One example of why he will be a good mentor to a young quarterback, as Buccaneers tight end O.J. Howard explained to ESPN last year:
“He’ll say, ‘This guy’s playing flat-footed’ or ‘This guy is playing with this technique.’ He picks up on so [many] little things in such a quick [amount of] time, even during a game, so it’s good to have that from a quarterback.
“That week of film preparation, he was telling us different things in the film room, like, ‘Expect this coverage on second-and-long’ and ‘Expect this linebacker to play open to the field on this coverage,’ so when a guy can tell you that, and it actually happens repeatedly over and over again, it’s just amazing to see that from him.”…
Fitzpatrick has been pretty good escaping pressure. In his career, he has 2227 yards rushing on 4.5 per carry and 15 touchdowns. As a point of comparison, Tom Brady — who has played four years more — has 1003 yards rushing on 1.7 per carry.
“I think part of being a good runner is knowing when to pull it down and go straight ahead and not waste time going sideways,” Tampa Bay coach Dirk Koetter said last season. “Fitz does a good job of that.”
And of his ability to gain yards on the ground when needed, Fitzpatrick said: “It’s definitely instinctive. It’s something I’ve always been able to do a little bit and have some success with. I think at times it will keep defenses honest with what they do. It’s not what I’m trying to do. I do it when necessary.”…

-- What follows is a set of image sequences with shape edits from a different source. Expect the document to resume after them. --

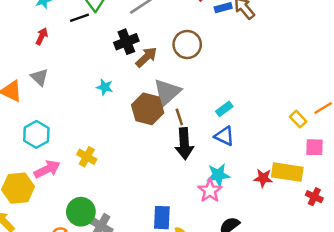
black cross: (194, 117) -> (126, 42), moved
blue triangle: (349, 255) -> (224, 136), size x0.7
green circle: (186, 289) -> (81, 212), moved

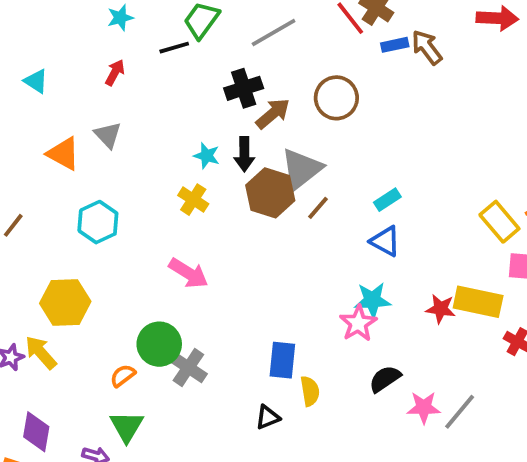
brown line: (179, 117) -> (318, 208), turned 56
yellow rectangle: (298, 119) -> (499, 222), size x1.5
black arrow: (184, 144) -> (244, 154), moved, size x0.7
yellow cross: (87, 157) -> (193, 200), moved
pink arrow: (47, 169) -> (189, 273), moved, turned 55

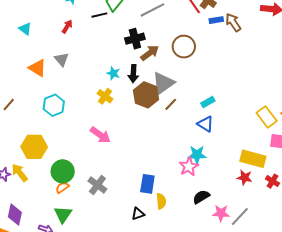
red star: (441, 309) -> (245, 178), moved
green circle: (159, 344) -> (63, 171), moved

▪ New guard/center Chris Reed, who started one game for the Jaguars last season and appeared in nine, posted the same Pro Football Focus grade last season as Jesse Davis – 57th overall among 77 qualifying guards.
His run-blocking and pass-blocking grades were well below average….
Reed said Tuesday the Dolphins did not indicate if they view him as a starter. He had started eight games in three seasons for Jacksonville.
“What they said was they expect me to work my hardest and put the five best on the field,” he said, adding that he views himself as a “physical, aggressive” player.
He said he has worked at both guard spots and center and is pleased to be reunited with Dolphins offensive line coach Pat Flaherty, his former offensive line coach with the Jaguars.
“He’s great coach, great guy, really demands from the players,” he said. “It’s nice coming back in with a coach I worked with for two years. I know what to expect and he knows what to expect from me.”